19. An Art Perspective

19. An Art Perspective

From Chicken Soup for the Soul: Curvy & Confident

An Art Perspective

When you judge a woman by her appearance, it doesn’t define her. It defines you.

~Dr. Steve Maraboli

I have been involved in the art world all my life, as a student, creator and consumer. Early in my studies I became aware of a dramatic change in the body shape of the typical female subject.

Paintings created before the First World War showed healthy, full-figured women. The change in body type seems to have happened during the “flapper” craze that swept across Europe and North America. The female shape depicted in paintings moved away from the traditional, fuller figure — perhaps reflecting the deprivations brought about by two world wars, when food was scarce and malnutrition common. But even though conditions improved, the female shape in art did not revert back. And today, we are bombarded with depictions of skinny bodies in art that would have been unacceptable before the turn of the century.

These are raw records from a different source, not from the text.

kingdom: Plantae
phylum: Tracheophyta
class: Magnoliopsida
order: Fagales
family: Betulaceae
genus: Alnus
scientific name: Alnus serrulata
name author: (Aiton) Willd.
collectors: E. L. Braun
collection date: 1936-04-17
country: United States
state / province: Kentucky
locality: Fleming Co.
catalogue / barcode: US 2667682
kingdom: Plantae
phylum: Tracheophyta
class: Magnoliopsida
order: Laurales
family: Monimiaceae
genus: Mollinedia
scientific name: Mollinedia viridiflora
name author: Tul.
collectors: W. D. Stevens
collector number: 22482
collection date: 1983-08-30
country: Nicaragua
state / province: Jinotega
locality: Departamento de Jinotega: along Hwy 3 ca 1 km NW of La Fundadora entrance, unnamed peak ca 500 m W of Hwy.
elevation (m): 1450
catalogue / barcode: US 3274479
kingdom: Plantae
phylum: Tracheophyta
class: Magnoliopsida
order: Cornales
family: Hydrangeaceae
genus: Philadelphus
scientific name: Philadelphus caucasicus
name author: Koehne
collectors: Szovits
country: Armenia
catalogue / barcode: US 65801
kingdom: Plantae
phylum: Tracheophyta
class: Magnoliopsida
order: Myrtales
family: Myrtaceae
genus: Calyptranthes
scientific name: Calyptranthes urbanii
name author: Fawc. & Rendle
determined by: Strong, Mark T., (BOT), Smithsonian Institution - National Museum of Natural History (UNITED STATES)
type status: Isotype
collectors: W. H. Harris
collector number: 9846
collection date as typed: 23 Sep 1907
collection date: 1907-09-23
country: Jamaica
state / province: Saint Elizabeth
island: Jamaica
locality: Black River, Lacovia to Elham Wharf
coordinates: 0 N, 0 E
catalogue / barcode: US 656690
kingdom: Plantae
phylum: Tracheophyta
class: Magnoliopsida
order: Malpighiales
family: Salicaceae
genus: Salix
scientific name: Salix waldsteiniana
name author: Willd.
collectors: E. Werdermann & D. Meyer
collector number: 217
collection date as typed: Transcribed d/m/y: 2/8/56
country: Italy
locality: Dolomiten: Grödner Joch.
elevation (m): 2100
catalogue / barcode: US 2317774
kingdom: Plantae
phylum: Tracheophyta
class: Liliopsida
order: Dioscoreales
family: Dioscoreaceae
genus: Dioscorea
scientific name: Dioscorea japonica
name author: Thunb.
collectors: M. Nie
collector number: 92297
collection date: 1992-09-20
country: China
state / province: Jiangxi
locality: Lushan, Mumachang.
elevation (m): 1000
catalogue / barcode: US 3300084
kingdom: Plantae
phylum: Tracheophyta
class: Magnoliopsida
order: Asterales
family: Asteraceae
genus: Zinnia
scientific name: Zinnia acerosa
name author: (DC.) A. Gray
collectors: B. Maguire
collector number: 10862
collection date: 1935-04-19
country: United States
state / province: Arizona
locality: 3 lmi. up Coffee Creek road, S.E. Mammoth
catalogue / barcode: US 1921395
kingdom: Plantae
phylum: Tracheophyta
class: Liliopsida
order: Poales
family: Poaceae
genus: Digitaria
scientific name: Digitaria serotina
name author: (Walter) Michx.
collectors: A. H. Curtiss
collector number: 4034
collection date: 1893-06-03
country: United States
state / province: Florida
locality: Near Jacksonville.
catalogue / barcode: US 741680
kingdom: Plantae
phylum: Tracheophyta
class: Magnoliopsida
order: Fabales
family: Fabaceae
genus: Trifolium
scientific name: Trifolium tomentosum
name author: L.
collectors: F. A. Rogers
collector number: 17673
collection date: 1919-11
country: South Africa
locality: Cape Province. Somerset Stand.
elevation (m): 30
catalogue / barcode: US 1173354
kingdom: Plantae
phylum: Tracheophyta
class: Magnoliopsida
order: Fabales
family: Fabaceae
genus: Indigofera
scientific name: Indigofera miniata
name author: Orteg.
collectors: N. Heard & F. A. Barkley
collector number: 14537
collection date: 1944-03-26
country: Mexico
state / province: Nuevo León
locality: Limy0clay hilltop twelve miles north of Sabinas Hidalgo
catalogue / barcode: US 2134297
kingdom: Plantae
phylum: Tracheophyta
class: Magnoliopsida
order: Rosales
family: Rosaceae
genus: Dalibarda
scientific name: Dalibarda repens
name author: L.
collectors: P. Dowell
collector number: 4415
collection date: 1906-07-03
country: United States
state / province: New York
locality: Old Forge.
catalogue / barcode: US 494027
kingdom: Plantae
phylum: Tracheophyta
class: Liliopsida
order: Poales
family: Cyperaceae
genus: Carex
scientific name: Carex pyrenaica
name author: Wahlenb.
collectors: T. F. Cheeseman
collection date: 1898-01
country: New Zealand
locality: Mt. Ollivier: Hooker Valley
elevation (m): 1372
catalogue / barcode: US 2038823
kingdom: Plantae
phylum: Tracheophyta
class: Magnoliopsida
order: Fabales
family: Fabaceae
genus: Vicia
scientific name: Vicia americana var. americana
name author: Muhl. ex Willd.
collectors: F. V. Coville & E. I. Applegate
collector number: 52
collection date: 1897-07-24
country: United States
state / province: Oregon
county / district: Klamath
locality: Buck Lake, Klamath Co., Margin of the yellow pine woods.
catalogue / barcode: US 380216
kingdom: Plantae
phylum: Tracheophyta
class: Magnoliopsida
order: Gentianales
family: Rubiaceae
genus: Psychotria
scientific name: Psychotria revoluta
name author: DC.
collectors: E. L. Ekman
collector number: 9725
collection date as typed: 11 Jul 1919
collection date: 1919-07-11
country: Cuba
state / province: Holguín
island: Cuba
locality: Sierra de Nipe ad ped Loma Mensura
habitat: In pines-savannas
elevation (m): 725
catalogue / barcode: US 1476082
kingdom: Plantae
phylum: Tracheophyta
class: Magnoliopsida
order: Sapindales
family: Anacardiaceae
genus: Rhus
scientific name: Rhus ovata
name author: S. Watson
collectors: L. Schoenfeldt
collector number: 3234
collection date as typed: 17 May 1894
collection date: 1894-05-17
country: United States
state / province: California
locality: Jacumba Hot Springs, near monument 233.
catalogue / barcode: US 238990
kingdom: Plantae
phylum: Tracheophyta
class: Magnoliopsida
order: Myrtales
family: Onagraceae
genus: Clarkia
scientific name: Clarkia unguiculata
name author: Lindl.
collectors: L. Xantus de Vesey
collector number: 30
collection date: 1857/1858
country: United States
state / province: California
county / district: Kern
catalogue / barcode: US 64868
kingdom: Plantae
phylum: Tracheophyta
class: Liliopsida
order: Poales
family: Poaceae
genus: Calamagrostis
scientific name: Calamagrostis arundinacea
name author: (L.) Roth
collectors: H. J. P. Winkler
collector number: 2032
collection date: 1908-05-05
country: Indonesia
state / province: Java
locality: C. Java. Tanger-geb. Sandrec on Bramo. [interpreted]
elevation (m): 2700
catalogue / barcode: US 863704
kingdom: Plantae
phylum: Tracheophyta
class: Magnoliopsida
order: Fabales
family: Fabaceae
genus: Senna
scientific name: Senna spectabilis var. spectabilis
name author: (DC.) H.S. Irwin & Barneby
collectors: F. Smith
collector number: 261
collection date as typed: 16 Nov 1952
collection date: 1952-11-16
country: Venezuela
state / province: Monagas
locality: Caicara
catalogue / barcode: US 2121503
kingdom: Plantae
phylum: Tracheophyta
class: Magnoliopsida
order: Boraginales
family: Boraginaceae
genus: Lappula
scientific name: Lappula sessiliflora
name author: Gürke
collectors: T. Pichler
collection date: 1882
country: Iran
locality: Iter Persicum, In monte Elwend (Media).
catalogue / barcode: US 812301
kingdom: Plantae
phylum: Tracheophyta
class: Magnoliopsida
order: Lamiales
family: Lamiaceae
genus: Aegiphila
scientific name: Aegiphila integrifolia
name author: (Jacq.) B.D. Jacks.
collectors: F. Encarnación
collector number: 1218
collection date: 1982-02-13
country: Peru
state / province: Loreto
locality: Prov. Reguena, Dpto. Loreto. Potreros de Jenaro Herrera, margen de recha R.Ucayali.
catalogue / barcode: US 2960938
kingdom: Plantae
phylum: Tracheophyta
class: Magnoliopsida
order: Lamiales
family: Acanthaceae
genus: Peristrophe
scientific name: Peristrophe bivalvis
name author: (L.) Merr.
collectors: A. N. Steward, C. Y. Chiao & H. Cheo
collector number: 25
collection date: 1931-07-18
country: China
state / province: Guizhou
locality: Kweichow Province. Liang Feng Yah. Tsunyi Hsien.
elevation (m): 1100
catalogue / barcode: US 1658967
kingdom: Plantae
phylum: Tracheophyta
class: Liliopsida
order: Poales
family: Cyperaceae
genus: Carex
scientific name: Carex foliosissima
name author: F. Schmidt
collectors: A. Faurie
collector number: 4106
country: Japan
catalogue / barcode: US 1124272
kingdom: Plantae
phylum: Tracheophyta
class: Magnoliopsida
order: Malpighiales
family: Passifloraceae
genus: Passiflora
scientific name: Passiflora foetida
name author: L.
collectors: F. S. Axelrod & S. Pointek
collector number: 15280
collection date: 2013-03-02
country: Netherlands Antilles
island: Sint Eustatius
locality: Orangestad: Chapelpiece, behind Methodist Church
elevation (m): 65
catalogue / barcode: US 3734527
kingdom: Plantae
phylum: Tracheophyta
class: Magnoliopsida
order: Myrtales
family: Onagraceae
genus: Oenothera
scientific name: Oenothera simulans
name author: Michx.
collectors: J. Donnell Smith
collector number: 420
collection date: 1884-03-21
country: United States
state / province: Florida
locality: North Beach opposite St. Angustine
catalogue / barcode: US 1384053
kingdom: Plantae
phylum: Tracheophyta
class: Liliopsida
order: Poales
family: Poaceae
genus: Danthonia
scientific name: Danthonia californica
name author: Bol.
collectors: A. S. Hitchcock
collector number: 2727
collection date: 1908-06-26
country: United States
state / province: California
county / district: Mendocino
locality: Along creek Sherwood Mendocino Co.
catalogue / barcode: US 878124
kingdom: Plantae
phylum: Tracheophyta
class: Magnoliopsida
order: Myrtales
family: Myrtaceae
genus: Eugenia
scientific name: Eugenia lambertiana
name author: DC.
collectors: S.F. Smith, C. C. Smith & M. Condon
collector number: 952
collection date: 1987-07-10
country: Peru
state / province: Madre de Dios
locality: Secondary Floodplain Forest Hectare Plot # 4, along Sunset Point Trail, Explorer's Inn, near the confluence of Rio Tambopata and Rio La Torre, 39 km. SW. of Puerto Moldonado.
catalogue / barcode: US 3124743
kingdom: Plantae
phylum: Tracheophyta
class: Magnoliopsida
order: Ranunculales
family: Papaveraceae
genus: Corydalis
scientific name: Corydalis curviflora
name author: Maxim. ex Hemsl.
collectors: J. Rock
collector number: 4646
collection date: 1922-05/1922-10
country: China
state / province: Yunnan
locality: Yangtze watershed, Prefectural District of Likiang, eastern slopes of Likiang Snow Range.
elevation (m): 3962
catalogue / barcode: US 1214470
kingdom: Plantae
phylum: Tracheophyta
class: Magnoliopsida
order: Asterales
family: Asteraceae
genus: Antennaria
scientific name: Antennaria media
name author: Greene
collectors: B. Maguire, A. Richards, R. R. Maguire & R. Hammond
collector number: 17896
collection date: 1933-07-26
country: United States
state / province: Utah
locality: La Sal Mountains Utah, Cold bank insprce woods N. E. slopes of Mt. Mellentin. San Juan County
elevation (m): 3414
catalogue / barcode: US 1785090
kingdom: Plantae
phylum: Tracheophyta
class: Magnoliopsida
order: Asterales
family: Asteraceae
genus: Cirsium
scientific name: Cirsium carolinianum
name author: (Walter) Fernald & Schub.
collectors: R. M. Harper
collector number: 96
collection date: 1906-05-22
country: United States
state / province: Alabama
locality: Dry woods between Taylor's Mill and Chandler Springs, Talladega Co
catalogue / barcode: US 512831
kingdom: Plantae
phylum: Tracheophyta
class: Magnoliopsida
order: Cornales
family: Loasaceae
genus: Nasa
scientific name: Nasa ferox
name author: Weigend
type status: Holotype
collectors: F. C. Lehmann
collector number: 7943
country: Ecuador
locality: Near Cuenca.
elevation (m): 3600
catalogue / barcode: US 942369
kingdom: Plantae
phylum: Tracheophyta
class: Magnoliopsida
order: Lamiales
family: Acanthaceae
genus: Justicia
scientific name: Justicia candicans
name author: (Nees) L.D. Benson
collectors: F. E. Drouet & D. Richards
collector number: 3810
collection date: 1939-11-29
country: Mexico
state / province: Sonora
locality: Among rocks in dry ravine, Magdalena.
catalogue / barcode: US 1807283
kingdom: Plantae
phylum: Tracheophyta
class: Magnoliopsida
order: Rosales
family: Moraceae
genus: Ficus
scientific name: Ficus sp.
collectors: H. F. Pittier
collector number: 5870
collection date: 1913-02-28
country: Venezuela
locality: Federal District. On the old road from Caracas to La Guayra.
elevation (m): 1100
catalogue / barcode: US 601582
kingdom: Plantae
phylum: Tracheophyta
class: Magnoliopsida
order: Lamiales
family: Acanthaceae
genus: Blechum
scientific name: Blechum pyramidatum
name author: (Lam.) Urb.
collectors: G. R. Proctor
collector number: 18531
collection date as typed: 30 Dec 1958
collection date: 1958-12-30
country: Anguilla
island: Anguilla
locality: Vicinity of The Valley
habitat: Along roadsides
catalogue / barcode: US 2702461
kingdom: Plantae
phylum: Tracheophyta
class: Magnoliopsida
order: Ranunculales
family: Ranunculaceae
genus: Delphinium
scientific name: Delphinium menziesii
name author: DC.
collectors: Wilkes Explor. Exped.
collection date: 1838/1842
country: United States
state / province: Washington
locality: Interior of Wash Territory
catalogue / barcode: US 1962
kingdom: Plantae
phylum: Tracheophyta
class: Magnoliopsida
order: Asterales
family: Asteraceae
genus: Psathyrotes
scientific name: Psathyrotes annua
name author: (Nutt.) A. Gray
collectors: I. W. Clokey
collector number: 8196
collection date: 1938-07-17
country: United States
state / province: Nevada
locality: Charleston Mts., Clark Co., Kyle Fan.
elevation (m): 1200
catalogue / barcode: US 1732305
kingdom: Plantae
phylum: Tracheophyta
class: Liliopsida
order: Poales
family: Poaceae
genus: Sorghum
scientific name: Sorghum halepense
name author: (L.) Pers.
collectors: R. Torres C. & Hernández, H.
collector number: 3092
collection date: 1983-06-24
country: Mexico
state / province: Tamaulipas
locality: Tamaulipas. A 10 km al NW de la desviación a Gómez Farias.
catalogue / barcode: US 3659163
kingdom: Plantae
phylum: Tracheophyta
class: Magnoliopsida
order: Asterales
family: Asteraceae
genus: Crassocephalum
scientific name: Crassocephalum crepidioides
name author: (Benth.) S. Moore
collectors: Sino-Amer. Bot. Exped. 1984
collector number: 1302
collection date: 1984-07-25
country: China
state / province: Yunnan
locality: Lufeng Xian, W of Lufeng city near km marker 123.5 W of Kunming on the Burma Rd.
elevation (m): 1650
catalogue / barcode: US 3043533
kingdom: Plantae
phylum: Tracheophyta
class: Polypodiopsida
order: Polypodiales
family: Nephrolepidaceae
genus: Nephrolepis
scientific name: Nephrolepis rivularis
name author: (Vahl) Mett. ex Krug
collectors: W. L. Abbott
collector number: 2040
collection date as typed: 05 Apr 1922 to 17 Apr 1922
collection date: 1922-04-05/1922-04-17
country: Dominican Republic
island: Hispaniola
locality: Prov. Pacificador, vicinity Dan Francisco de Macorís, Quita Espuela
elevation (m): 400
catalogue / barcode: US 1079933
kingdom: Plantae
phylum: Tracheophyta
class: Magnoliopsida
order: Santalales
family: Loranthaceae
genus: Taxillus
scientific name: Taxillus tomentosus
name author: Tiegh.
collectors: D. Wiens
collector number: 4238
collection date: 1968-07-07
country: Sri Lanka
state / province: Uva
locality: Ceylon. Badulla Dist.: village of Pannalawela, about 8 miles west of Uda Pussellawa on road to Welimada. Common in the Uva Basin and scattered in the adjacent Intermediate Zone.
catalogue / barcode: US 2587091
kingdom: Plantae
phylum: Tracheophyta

The origin of the curvy female form in art is lost in the mists of time. The earliest examples of cave drawing and sculpture found in Europe and the Americas depict the rounded, full-figured, well-fed female form. These early artists would never have considered representing any other shape to depict a female. The ideal bodies preferred by master painters like Renoir, Rubens and Matisse were what we now define as plus-sized women. Peter Paul Rubens, the famous classicist painter, even lent his name to the painting of robust healthy women. A perfect female sitter was given the complimentary description of being “Rubenesque.”

Early in my art history studies I took a class in life drawing. Each week a new professional model sat for us, alternating between male and female sitters. The tutor attempted to provide a variety of body types, but in spite of her best efforts, all of the art models looked similar: They were slim if female, and thin and muscular if male.

Halfway through the term the teacher announced that she had secured the services of her favorite model, Elizabeth. She had been one of our tutor’s private sitters but had never sat for a class of students. Elizabeth was very shy and knew we usually used models on the skinny side, which she was not, so she was uncertain of the reception she might receive. Still, our teacher convinced her to give it a try.

We were told that having Elizabeth pose would be such a treat we had better not miss out on the opportunity.

“What makes Elizabeth so special?” I asked the teacher.

In my naiveté, I thought that the main demand on a model was being able to sit still for an hour or so.

“Wait and see,” said the teacher. “It will be a revelation, I promise.”

The following week Elizabeth arrived. All of the students were surprised when she took her place in front of the class. Elizabeth was a large, middle-aged woman, much different from any of the other life drawing models. Some of the female students looked slightly askance at our new visitor. They obviously had other expectations. There were some furtively exchanged glances and even some giggles.

Elizabeth quickly settled down to the task at hand. It was wonderful to see how every movement of her body, or of the drapery she wore, changed the light and shade on her wonderful shape. She exuded a feeling of comfort, warmth and a pride in her full figure, and sensed what the group needed — happily responding to requests for a change in pose. Elizabeth had a great sense of self and this came across in her confident and creative manner and then manifested itself in our work.

As predicted by our teacher, she turned out to be the highlight of the year.

Before the end of the class everyone was asking when our new favourite model would be back. Elizabeth was delighted at our enthusiasm and volunteered to return and sit for us for the rest of the semester. All the girls in the class, looking suitably sheepish, lined up to hug Elizabeth as she was getting ready to leave. Wrapped up in those hugs and smiles were silent apologies for being quick to judge.

The classical painters had it right when it came to understanding the ideal shape of a woman.

We never used thin models again during that course. The classical painters had it right when it came to understanding the ideal shape of a woman. It’s up to us to help redefine it for future generations.